Each family will receive moving allowances from the UA as well as rent subsidies.
Those who now live in a studio apartment will receive $1,250 in moving allowances along with $100 every month for a year to curb the increased rent the faced by having to leave the complex.
Families living in three-bedroom apartments will get $1,550 for their moving allowance and $224 a month. Those families will receive a total of $4,238 from the UA.
The UA is also working with the Tucson Union School District to provide the Christopher City residents with information about local schools.
While it will be costly to help the residents move out of Christopher City, that cost is dwarfed by the amount it would cost to repair the complex.
New air conditioning units, new carpet, new roofs and the mold removal could have caused temporary displacement of residents.
For a period of time, there will be no university graduate or family housing, until the completion of the new graduate housing complex just north of the Coronado Residence Hall.

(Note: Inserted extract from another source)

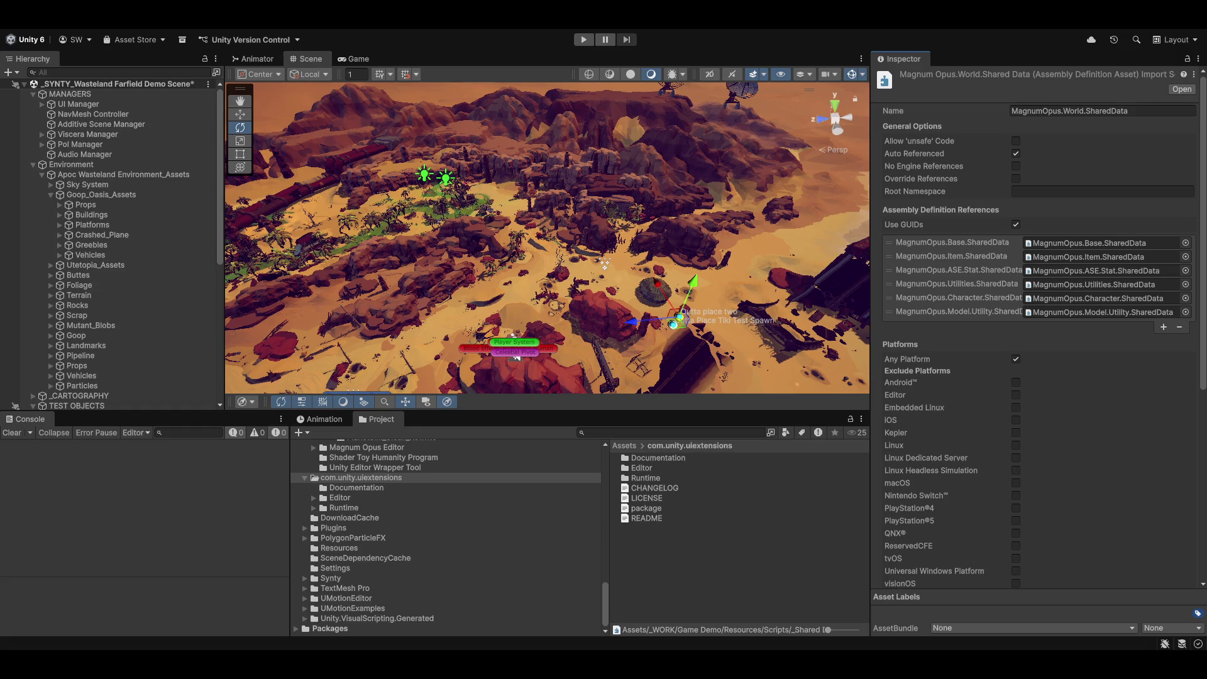
key("alt+Tab")
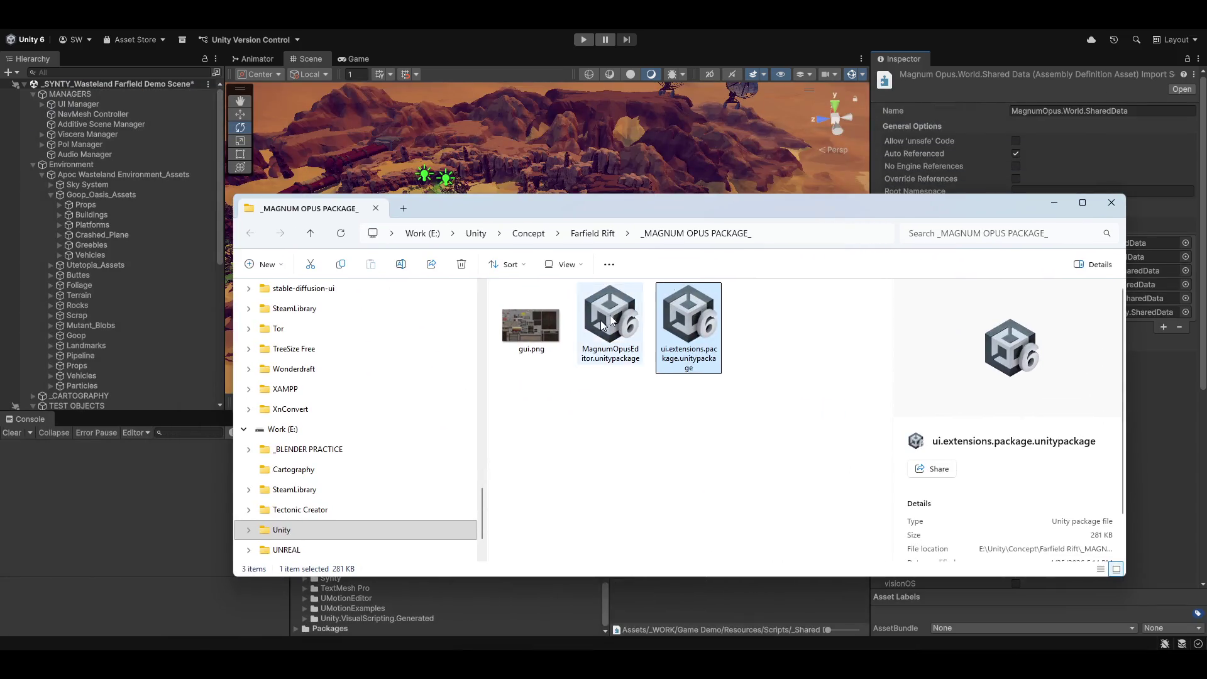
left_click(1111, 202)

The complex - which will not be for graduate students with families - was approved by the Arizona Board of Regents in January and will cost about $25 million.
That project is expected to be completed in 2002.
Now the almost 800 people living in Christopher City are having yard sales to lighten the loads as they have to move to new homes.
"I don't want to (move), but they don't give us a choice," said Jose Rodriguez, a soil and water doctoral student moving out of Christopher City.
While the residents don't have a choice - one of the factors that sparked the protest on May 10 - the UA's money offering changed some people's minds, Rodriguez said.
"Once they offered the money, the people (Christopher City residents) got confused," he added.
A few days after the protest, Likins sent a letter to all of the families with a break down of how much money will be received by each family and an explanation of the actions being taken.
What will happen to the property after the complex is demolished is still uncertain but Likins said that the university will not go long without graduate family housing.
"We will acquire a new family village as soon as we reasonably can," Likins said.
The UA will permit bidding on all or part of the project to build a new housing complex on the Christopher City property with the university selling the unused property. Likins said all proceeds from the sale of any of that property will go to help fund the new family village.
"I do not believe the university has been unethical in this situation," Likins stated in the letter. "We took the information seriously and proceeded cautiously."